A jovem afirma ter consciência de que sua osteoporose surgiu devido a três fatores: excesso de treinos, déficit alimentar e ausência de menstruação, algo que ela acreditava ser uma vantagem competitiva sobre as rivais.

“Sabia que um corpo com pouca gordura significava que não menstruaria, mas via isso como algo positivo para meu rendimento. Tinha 15 anos e fazia o mesmo que homens adultos. Eu me exigia bastante e sempre me esforçava um pouco mais a cada sessão.”

Deficiência energética

Foi nessa época que ela começou a ter problemas alimentares e apareceram os primeiros sintomas da síndrome de deficiência energética relativa no esporte (RED-S, na sigla em inglês), que resulta do desequilíbrio entre o que se come e o gasto energético.
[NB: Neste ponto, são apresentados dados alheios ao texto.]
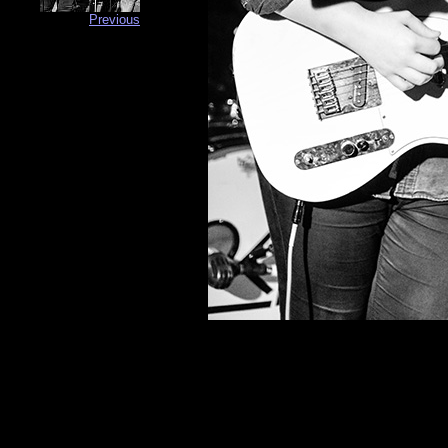
Previous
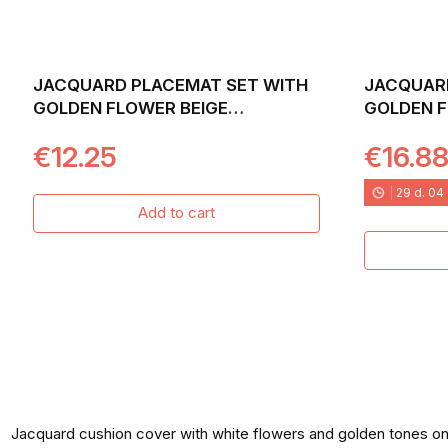
JACQUARD PLACEMAT SET WITH
JACQUARD
GOLDEN FLOWER BEIGE
GOLDEN F
BACKGROUND. 30X45 NITRA
BACKGROU
€12.25
€16.8
29
d.
04
Add to cart
Jacquard cushion cover with white flowers and golden tones o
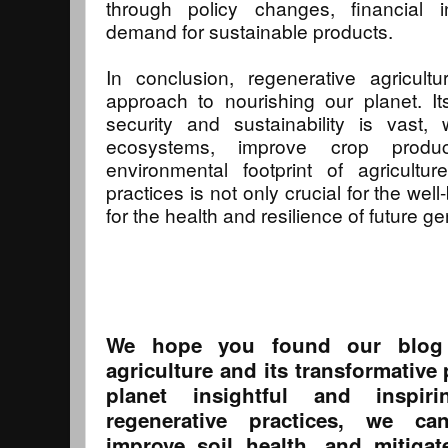
through policy changes, financial 
demand for sustainable products.
In conclusion, regenerative agricultu
approach to nourishing our planet. It
security and sustainability is vast, 
ecosystems, improve crop produc
environmental footprint of agricultu
practices is not only crucial for the well
for the health and resilience of future g
We hope you found our blog 
agriculture and its transformative
planet insightful and inspir
regenerative practices, we ca
improve soil health, and mitiga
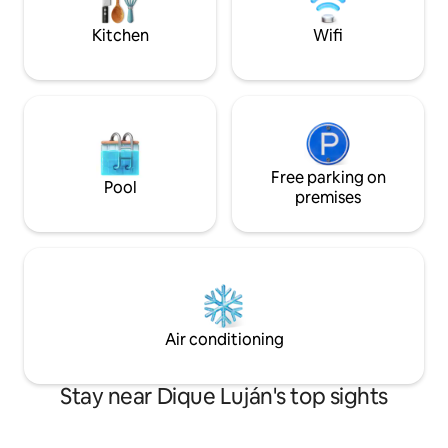
you always. No events!
Kitchen
Wifi
Free parking on
Pool
premises
Air conditioning
Stay near Dique Luján's top sights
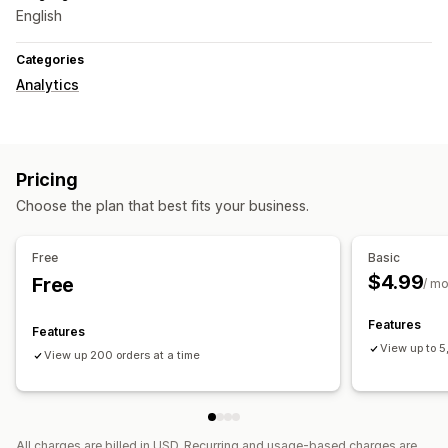
English
Categories
Analytics
Pricing
Choose the plan that best fits your business.
Free
Basic
$4.99
Free
/ m
Features
Features
View up to 5
View up 200 orders at a time
All charges are billed in USD. Recurring and usage-based charges are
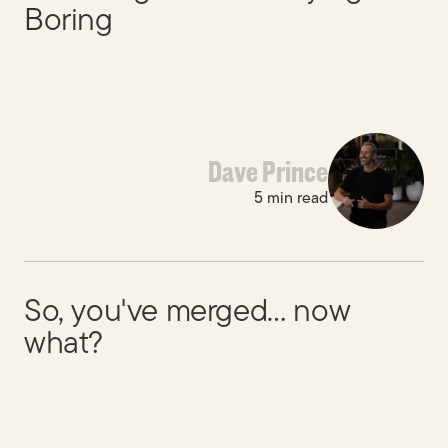
Boring
Dave Prince
5 min read
So, you've merged… now
what?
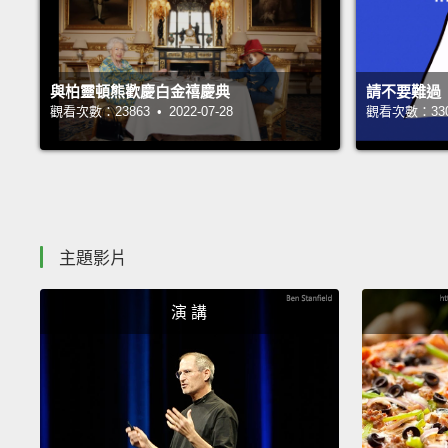
與柏靈頓熊歡慶白金禧慶典
請不要難過
觀看次數：23863 • 2022-07-28
觀看次數：33002
主題影片
演 講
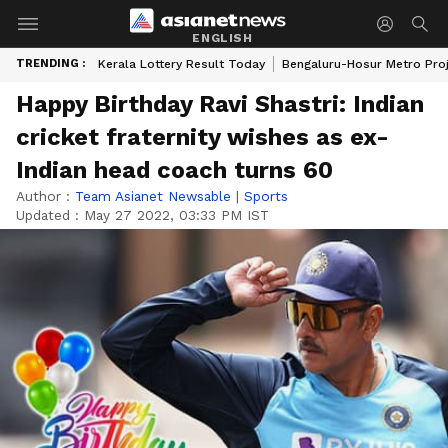
ENGLISH
TRENDING :
Kerala Lottery Result Today
Bengaluru-Hosur Metro Pro
Happy Birthday Ravi Shastri: Indian
cricket fraternity wishes as ex-
Indian head coach turns 60
Author :
Team Asianet Newsable
|
Sports
Updated :
May 27 2022, 03:33 PM IST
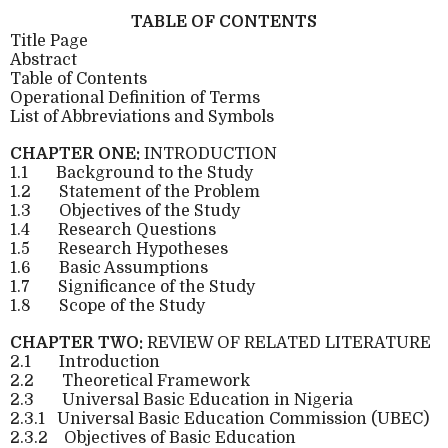
TABLE OF CONTENTS
Title Page
Abstract
Table of Contents
Operational Definition of Terms
List of Abbreviations and Symbols
CHAPTER ONE:
INTRODUCTION
1.1
Background to the Study
1.2
Statement of the Problem
1.3
Objectives of the Study
1.4
Research Questions
1.5
Research Hypotheses
1.6
Basic Assumptions
1.7
Significance of the Study
1.8
Scope of the Study
CHAPTER TWO:
REVIEW OF RELATED LITERATURE
2.1
Introduction
2.2
Theoretical Framework
2.3
Universal Basic Education in Nigeria
2.3.1
Universal Basic Education Commission (UBEC)
2.3.2
Objectives of Basic Education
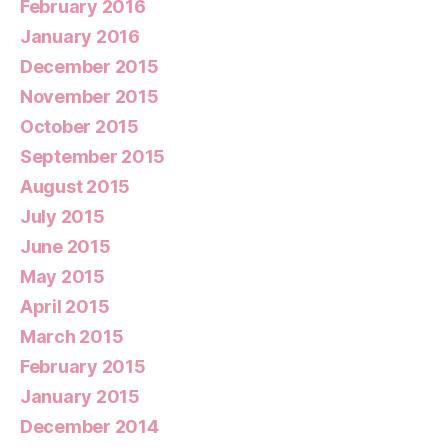
February 2016
January 2016
December 2015
November 2015
October 2015
September 2015
August 2015
July 2015
June 2015
May 2015
April 2015
March 2015
February 2015
January 2015
December 2014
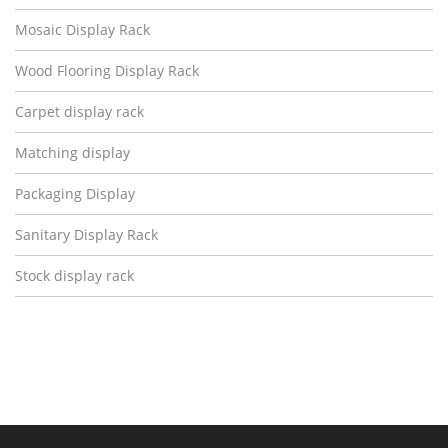
Mosaic Display Rack
Wood Flooring Display Rack
Carpet display rack
Matching display
Packaging Display
Sanitary Display Rack
Stock display rack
A RED-S gera distúrbios hormonais e menstruais, anemia, fadiga crônica, aumento do risco de infecções e alterações da função vascular, o que eleva as chances de infarto e derrame.

“Muitas das meninas com quem convivia seguiam um caminho obscuro com suas dietas. A relação que tinham com a comida era medonha. Na verdade, eu estava comendo mais do que elas, mas sabia que não estava fazendo isso bem, porque comer um pouco mais do que nada não era suficiente.”

Após ter sido diagnosticada e, ao longo de um ano, passar “só quatro ou cinco semanas sem fraturas”, Clay faz hoje tratamento para estimular seu corpo a produzir os hormônios necessários para aumentar sua densidade óssea e estabelecer um ciclo menstrual normal.

Enquanto isso, ela busca conscientizar outras jovens atletas para que não se tornem também “aquela menina”.

“Não fiz esse relato para ser alvo de pena ou ganhar alguma coisa. Fiz isso como aquela menina de 12 anos com uma grande paixão por correr, aquela menina que não quer que nenhum outro atleta passe por essa tortura física e emocional.” BBC Brasil.